----- QUOTED PASSAGE

Yes, you've probably already seen this. I pirated it from meself, but I stand by the fact it's an oldie but goodie. Don your eye patch and brandish your sword, you’re about to learn to be a writer the pirate way.
1.)Establish your reputation. “But you have heard of me,” Jack says smugly, when Norrington comments that Jack’s the worst pirate he’s ever heard of. Network, network, network. The more people who know you in the business, the better chance you’ll have to show you mean to make writing your career. Jack established he was a pirate—and we all know he’s the best pirate there is. He said so. That being said….
2.)Believe in yourself. There isn’t anyone who believes more in Jack’s credentials as the world’s best pirate than Jack himself; and frankly, you, as a writer, need to do the same. Writing is a lonely business; and being left alone with your inner critic day in and day out can have you questioning your career path. Even when Jack is feeling a bit down, he knows deep down he is a great pirate—and you must do the same. Like Jack, perhaps a bit of rum will help. It’s certainly done a lot for my manuscript.
3.)Stop being a pirate…er…writer? Never! Jack didn’t have a ship, a crew, or even a bottle of rum; however, he was still a pirate. Think of yourself in similar terms: you’re a writer first. It’s not just a hobby; it’s not something to hide or do only when you’ve made everyone else happy. If you consider yourself as a writer first, people will also start to think of you that way—and it will be easier to carve out more time for writing because people will expect it.
4.)Have fun. Do you think Jack likes being a pirate? No, Jack loves being a pirate; he embraces it. He says, “Pirate.” So if people are staring at you oddly when you’re jotting down brilliant tidbits on napkins, laughing manically to yourself, and correcting the grammar on restaurant menus, just give them the Captain Jack look and say, ‘Writer.’”
5.)Be on the lookout for new treasure. Jack never failed to find bits of treasure lying about—usually unwatched—which he could immediately pocket. Pay attention to your surroundings. Life is absurd and full of characters. You’ll never know when you find the perfect real life person to portray your quirky Lord Herrington. (Disclaimer: while Captain Jack does abscond, most roguishly, with unprotected treasure, he does not steal copyrighted treasure—and neither should you.)

----------

- **YOUR TASKS**
1 - According to the post on writing the pirate way, why does thinking of yourself as a writer first make it easier to find time for writing?
2 - In the post on writing the pirate way, rewrite the passage from "3.)Stop being a" up to and including "will expect it.", renaming "rum" as "grog".
3 - List the headings of all the numbered tips in the post on writing the pirate way.

----- INFORMATION SHOWN

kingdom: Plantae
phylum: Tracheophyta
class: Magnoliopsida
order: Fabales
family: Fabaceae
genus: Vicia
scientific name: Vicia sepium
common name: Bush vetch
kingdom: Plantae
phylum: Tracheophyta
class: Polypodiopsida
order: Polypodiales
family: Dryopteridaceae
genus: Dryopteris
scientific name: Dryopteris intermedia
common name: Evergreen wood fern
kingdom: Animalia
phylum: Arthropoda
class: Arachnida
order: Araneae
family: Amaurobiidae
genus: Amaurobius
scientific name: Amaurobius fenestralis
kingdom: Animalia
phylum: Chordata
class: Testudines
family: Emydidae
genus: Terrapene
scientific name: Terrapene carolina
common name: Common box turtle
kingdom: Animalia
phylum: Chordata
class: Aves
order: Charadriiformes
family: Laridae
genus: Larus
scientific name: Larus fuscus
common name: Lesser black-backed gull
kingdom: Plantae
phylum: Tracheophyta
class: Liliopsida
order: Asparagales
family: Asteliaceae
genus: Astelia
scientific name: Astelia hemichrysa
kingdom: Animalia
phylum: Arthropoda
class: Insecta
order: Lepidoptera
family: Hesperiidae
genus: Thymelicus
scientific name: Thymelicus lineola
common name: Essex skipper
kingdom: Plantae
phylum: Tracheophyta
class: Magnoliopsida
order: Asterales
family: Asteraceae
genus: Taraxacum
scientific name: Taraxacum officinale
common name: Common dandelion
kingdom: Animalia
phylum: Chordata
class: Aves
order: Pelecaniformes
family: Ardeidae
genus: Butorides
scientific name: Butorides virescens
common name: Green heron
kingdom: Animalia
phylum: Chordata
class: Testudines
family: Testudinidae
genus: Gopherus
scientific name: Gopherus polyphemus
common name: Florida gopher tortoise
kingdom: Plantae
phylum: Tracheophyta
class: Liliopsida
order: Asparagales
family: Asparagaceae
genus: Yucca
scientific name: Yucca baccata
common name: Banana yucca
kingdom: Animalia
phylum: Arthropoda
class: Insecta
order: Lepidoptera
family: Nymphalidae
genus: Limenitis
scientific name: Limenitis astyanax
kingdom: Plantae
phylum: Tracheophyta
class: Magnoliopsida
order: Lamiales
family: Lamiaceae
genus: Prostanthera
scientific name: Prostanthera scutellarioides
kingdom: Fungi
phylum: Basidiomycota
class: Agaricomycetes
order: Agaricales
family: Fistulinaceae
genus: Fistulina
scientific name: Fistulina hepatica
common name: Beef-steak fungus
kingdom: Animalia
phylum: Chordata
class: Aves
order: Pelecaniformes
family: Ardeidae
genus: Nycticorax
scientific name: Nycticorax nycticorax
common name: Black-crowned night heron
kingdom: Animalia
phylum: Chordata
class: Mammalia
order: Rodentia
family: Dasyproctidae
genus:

----------

- **EXPECTED OUTPUTS**
1 - If you treat yourself as a writer first, people will start to see you that way too. Because they will then expect you to write, it becomes easier to carve out more time for it.

2 -
3.)Stop being a pirate…er…writer? Never! Jack didn’t have a ship, a crew, or even a bottle of grog; however, he was still a pirate. Think of yourself in similar terms: you’re a writer first. It’s not just a hobby; it’s not something to hide or do only when you’ve made everyone else happy. If you consider yourself as a writer first, people will also start to think of you that way—and it will be easier to carve out more time for writing because people will expect it.

3 -
1. Establish your reputation.
2. Believe in yourself.
3. Stop being a pirate…er…writer? Never!
4. Have fun.
5. Be on the lookout for new treasure.